WATCH: Daria Kasatkina defeats Jil Teichmann in the 2022 Rome quarterfinals after the Swiss player retires


Last year, the Barcelona-born Swiss player missed out on Roland Garros due to injury. Now she’s back with a vengeance and ready to build on her clay-court momentum.

Get to know Teichmann before her bid to make her first Grand Slam second week in Paris:

Teichmann owns a 10-3 record on the season on clay courts after reaching the Madrid semifinals and Rome quarterfinals.

Teichmann owns a 10-3 record on the season on clay courts after reaching the Madrid semifinals and Rome quarterfinals.

The Basics

Born in Barcelona to Swiss parents and coached by former Spanish player Arantxa Parra Santonja, there’s a multifaceted flair in Teichmann’s game that reflects her own multicultural background. She speaks five languages—German, Spanish, English, French, and Catalan—and she’s fluent in tennis too, with her signature variety of shots confounding many opponents over the years.

The 24-year-old has been making a name for herself in tennis since her days as a standout junior, where she peaked at world No. 3. She was tipped for big things when took home a US Open junior doubles title partnered with Ipek Soylu in 2014, but her transition to the pros wasn’t always a smooth ride.

That all changed in 2019, when she lifted her first tour-level trophy in Prague as a qualifier and, in the very next week, won her second title in Palermo. She broke into the WTA’s Top 100 as a result, and she’s been on a steady climb ever since.

In 2021, she made her biggest breakthrough yet with a run to the final at the WTA 1000 event in Cincinnati. Along the way, she stunned world No. 2 Naomi Osaka, Belinda Bencic and Karolina Pliskova before being halted by world No. 1 Ashleigh Barty.


The Latest

Having been hampered by injuries last year, Teichmann is back with a vengeance.

After a solid start to the season on hard courts, she kicked things up a notch when the tour hit the European clay courts. She stormed through the draw in Madrid, reaching the semifinals without dropping a set, and backed it up with a quarterfinal appearance in Rome.

She’s translated that momentum into Grand Slam success, reaching the third round at a major for the first time after taking down Bernarda Pera and Olga Danilovic.

But don’t call her a clay-court player: multicultural and multifaceted, Teichmann is also very much a multi-surface threat.

“I see myself as an all-court player. I mean, my results speak for themselves, as well,” Teichmann told press in Paris. “I've had great runs on very fast courts indeed. Like, Dubai or Cincinnati are very fast conditions.

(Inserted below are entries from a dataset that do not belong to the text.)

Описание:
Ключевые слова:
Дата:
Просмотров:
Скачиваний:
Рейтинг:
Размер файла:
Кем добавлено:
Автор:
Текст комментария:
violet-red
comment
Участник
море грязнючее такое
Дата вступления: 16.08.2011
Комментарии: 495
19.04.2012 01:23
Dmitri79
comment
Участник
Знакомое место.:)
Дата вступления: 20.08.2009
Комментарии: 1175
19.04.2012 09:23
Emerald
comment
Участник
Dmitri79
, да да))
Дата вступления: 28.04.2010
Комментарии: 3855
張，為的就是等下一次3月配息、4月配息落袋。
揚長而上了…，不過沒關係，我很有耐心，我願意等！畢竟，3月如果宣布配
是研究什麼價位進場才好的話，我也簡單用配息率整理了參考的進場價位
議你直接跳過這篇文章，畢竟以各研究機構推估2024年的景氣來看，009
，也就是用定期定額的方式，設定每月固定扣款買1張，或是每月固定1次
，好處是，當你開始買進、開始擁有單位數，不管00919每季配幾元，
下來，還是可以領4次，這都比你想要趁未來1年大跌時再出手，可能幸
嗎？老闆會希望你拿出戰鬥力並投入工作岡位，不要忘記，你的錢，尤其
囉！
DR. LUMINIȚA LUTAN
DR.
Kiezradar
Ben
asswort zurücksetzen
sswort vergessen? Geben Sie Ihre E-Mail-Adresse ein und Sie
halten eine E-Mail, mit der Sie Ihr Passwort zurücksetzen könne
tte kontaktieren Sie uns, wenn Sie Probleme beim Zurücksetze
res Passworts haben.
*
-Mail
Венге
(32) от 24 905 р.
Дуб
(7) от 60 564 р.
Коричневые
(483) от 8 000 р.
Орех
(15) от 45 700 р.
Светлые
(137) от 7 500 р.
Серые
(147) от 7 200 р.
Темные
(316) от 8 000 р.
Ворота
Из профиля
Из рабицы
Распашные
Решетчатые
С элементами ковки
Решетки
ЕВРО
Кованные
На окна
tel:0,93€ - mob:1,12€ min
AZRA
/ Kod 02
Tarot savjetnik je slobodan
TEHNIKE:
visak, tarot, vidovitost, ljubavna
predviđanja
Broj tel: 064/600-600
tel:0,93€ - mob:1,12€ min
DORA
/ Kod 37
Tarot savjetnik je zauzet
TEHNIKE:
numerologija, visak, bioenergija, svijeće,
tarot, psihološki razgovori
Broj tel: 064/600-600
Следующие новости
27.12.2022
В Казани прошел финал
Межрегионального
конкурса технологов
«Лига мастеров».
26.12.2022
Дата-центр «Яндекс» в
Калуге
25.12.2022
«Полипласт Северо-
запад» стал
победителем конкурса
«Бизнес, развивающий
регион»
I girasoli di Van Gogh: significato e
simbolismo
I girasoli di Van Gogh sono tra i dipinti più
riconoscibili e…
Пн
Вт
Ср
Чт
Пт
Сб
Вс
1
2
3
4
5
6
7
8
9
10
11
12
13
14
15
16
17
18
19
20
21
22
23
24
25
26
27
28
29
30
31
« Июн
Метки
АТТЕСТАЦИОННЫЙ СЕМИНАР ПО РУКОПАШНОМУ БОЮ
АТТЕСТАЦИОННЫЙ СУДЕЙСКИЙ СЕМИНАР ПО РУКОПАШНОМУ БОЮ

“I feel like I can play good everywhere and I'm just trying to bring up the results.”


Why It Matters

Teichmann has the perfect opportunity to keep building on her recent progress, having landed in the wide-open bottom half of the Roland Garros women’s draw. Some big names and top seeds have tumbled out of the tournament, most notably world No.2 and defending champion Barbora Krejcikova and No.6 seed and pre-tournament favorite Ons Jabeur.

She will face one of the highest seeds left in her section, No.15 Victoria Azarenka, and she’s determined to use every trick in her arsenal to take down the two-time Grand Slam winner for her first ever second-week berth.

“My game is all about variety, so definitely the drop shot is one of [my weapons],” she said. “It's all nice to play flat, but I like as well to push back and make you come in, on myself to come in and play a volley.

“I really like that kind of tennis. [I] like to play tennis, not to smash [the ball].”